Collection entries

--- --- ---

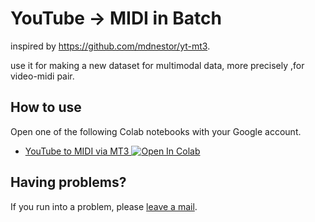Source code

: # YouTube → MIDI in Batch

inspired by https://github.com/mdnestor/yt-mt3.

use it for making a new dataset for multimodal data, more precisely ,for video-midi pair.

## How to use
Open one of the following Colab notebooks with your Google account. 
* <a href="https://colab.research.google.com/drive/18Fcy0xz4jqDddtK5qBv-rk6gKnULaIec?usp=sharing" target="_parent">YouTube to MIDI via MT3 <img src="https://colab.research.google.com/assets/colab-badge.svg" alt="Open In Colab"/></a>

## Having problems?
If you run into a problem, please [leave a mail](mailto:278882988@qq.com).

--- --- ---

Compute the number of lines above that contain the string "YouTube". Reply with that value only.

* [Written answer]: 2